De permanence à l’hôpital parisien de l’Hôtel-Dieu, le samedi 13 avril, il témoigne : « J’ai entendu un coup de fil où l’administrateur de garde a appelé les infirmières en disant : “Vous nous appelez comme d’habitude quand c’est un gilet jaune.” » Le docteur est surpris : « Ça contrevient au code déontologique des soignants, qui est le secret professionnel. » Mais les autorités ne semblent pas s’en préoccuper en activant le fichier SI-VIC. À l’origine, ce système de collecte des données, mis en place après les attentats de 2015, est créé pour identifier et compter les personnes touchées lors d’attaques, prises d’otage, accidents sur la voie publique. Selon plusieurs médecins, l’utilisation de ce dispositif s’est élargie, depuis quelques mois, au mouvement social des gilets jaunes. Ainsi, le personnel soignant peut remplir, sur un site Internet, un formulaire détaillant l’identité des personnes blessées. Le 22 mars 2019, des manifestants avaient ainsi été recensés dans le cadre de « violences urbaines », comme a pu le constater l’Humanité.

Face à ces dérives, le syndicat Union française pour une médecine libre (UFML) a interpellé samedi Agnès Buzyn : « Notre ministre doit s’expliquer. Il n’est pas admissible de demander aux médecins de participer à un fichage de malades. » Le ministère de la Santé n’a pas réagi.
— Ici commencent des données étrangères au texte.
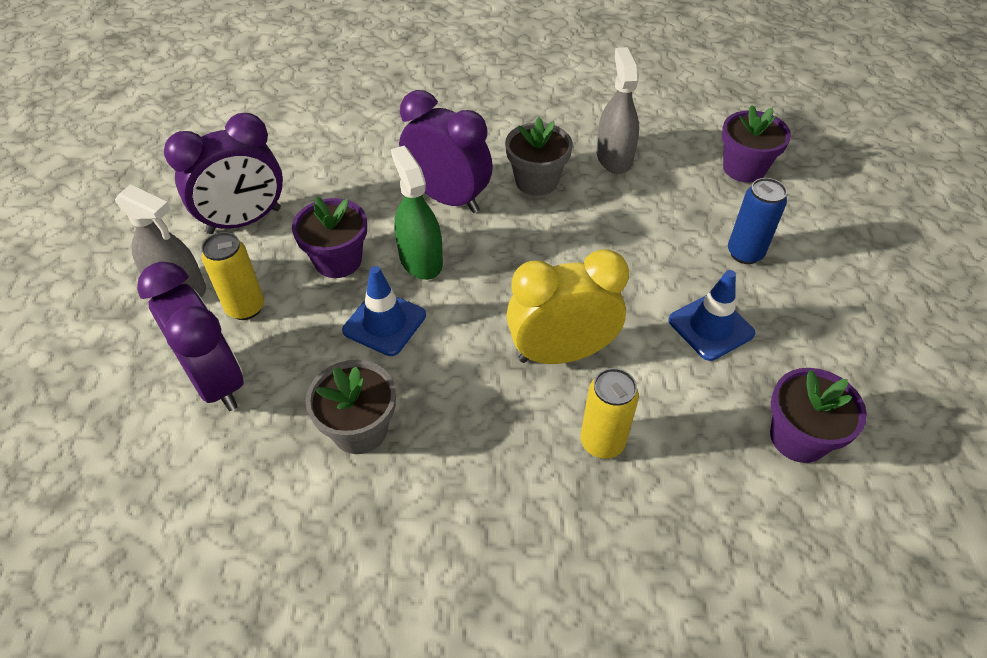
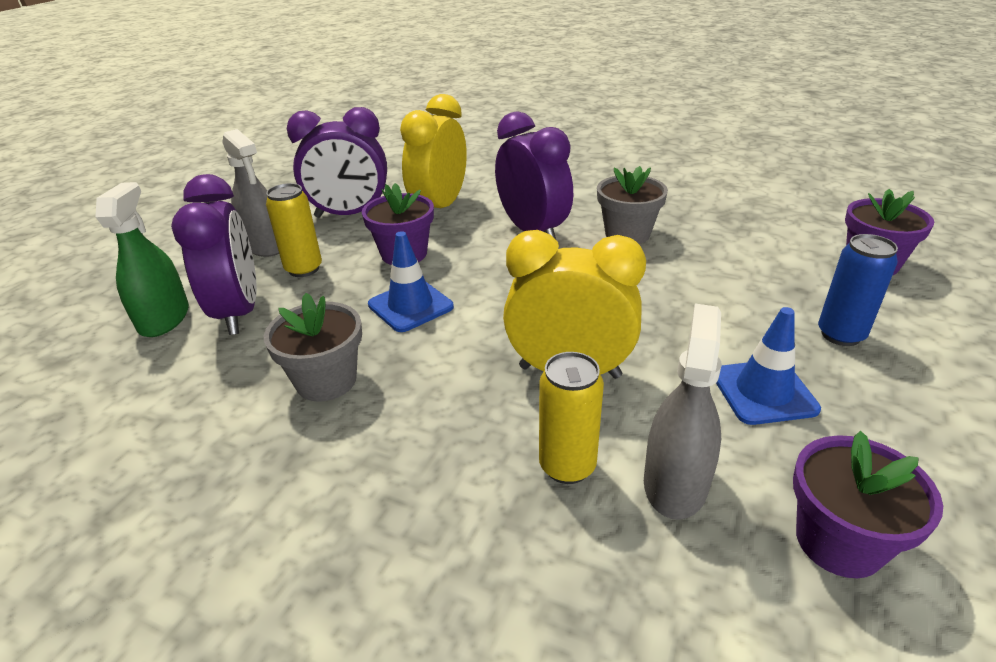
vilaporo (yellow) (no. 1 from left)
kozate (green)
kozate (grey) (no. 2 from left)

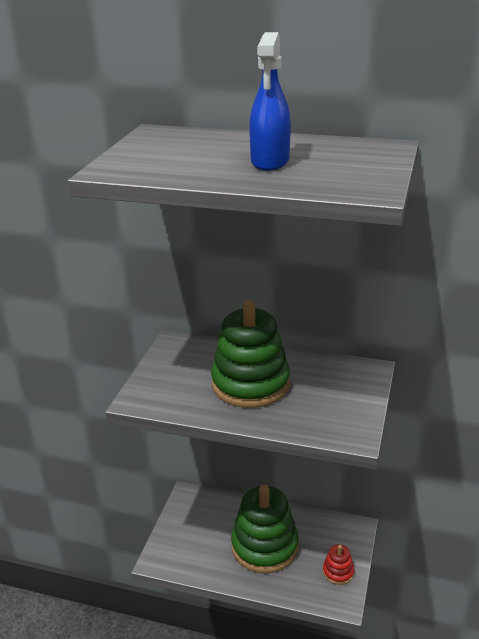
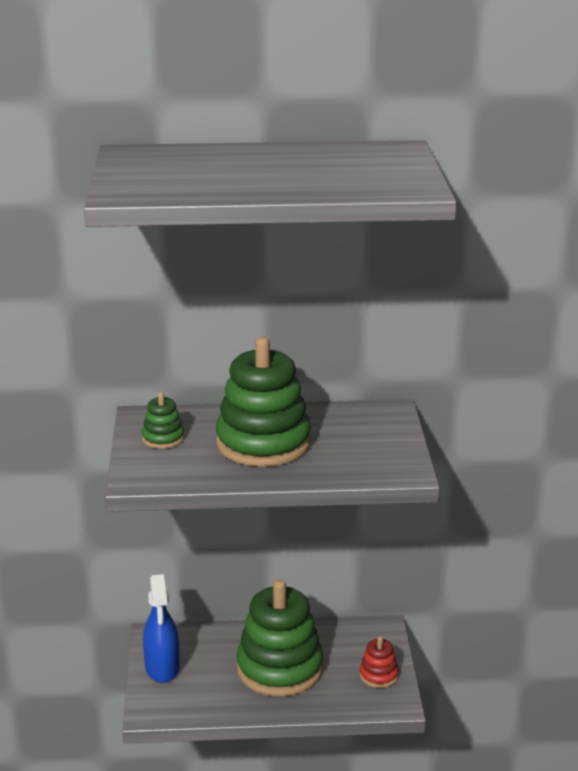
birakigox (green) (no. 1 from left)
kozate (blue)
Pour Christophe Prudhomme (CGT), porte-parole de l’Association des médecins urgentistes, les autorités brisent le droit au secret médical : « Les patients sont référencés dans un fichier ouvert au ministère de l’Intérieur, c’est scandaleux ! » « Nous ne sommes pas dans une situation d’attentat ou de drame », abonde le docteur Gérald Kierzek. Interrogé par Libération, le directeur général de l’Assistance publique-Hôpitaux de Paris (AP-HP), Martin Hirsch, a assuré que les données personnelles ne sont pas transmises Place Beauvau. Contactée, la direction générale de la santé n’a pas répondu à nos questions.